Reputation: 75
I am trying to iterate through a map to count specific occurances of individual events although I am having some trouble using a filter as below. What I want to do is filter and count the specific instances of each "ORDER_CATEGORY" which occur in a number of levels - 1, 2, and so on. I am able to iterate though the months and print but teh filter and count I have for the ORDER_CATEGORY's just doesnt seem to work for me.
GROUPED_BY_MONTH(group-by :MONTH CON)
ALL (for [flop GROUPED_BY_MONTH] {
:MONTH (:MONTH (first (second flop)))
:ORDER1 (count (filter #(= "1" (:ORDER_CATEGORY %)) flop))
:ORDER2 (count (filter #(= "2" (:ORDER_CATEGORY %)) flop))
})
I am working with XML files which I have successfully managed into one concatenated list and grouped as below:
["01" [{:MONTH "01", :ORDER_CATEGORY "1"} {:MONTH "01", :ORDER_CATEGORY "1"} {:MONTH "01", :ORDER_CATEGORY "2"}]] ["02" [{:MONTH "02", :ORDER_CATEGORY "1"} {:MONTH "02", :ORDER_CATEGORY "2"} {:MONTH "02", :ORDER_CATEGORY "2"}]]

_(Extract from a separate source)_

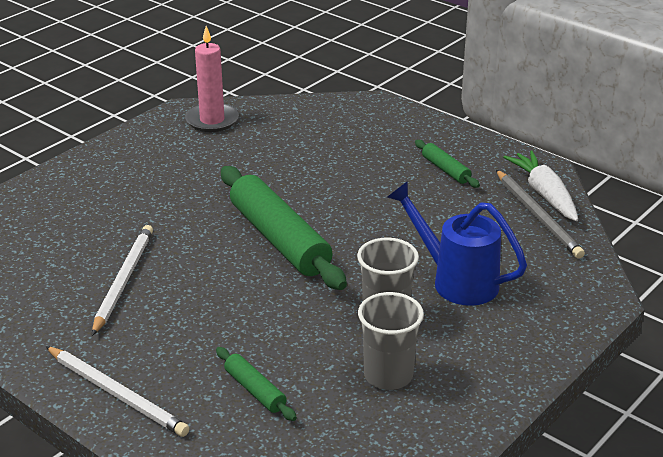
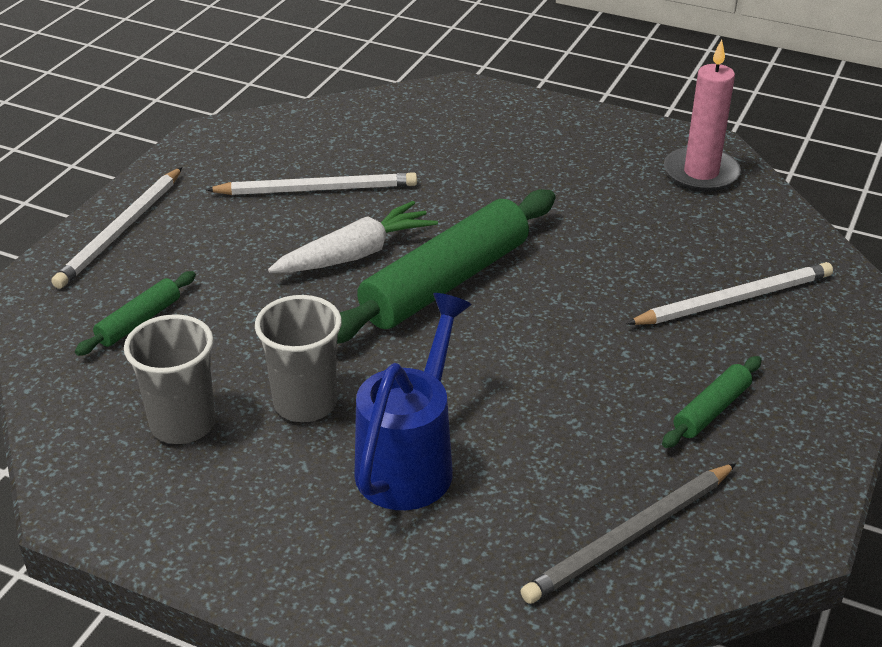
camera: 75 degrees right, 5 degrees up
(350, 140) = (734, 299): none -> white pencil
(544, 194) = (705, 538): white carrot -> white carrot (355, 254)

Therefore, I would expect to have:
MONTH ORDER1 ORDER2
01--------2--------------1
02--------1--------------2
This may be a relatively simple fix that I'm overlooking so thanks for the help in advance!
Upvotes: 0
Views: 129
Reputation: 9276
Your for loop does not work, because you have bound a map entry like this to flop
["01" [{:MONTH "01", :ORDER_CATEGORY "1"} ...]]
And your filter expressions take that as an input:
(filter #(= "1" (:ORDER_CATEGORY %)) flop)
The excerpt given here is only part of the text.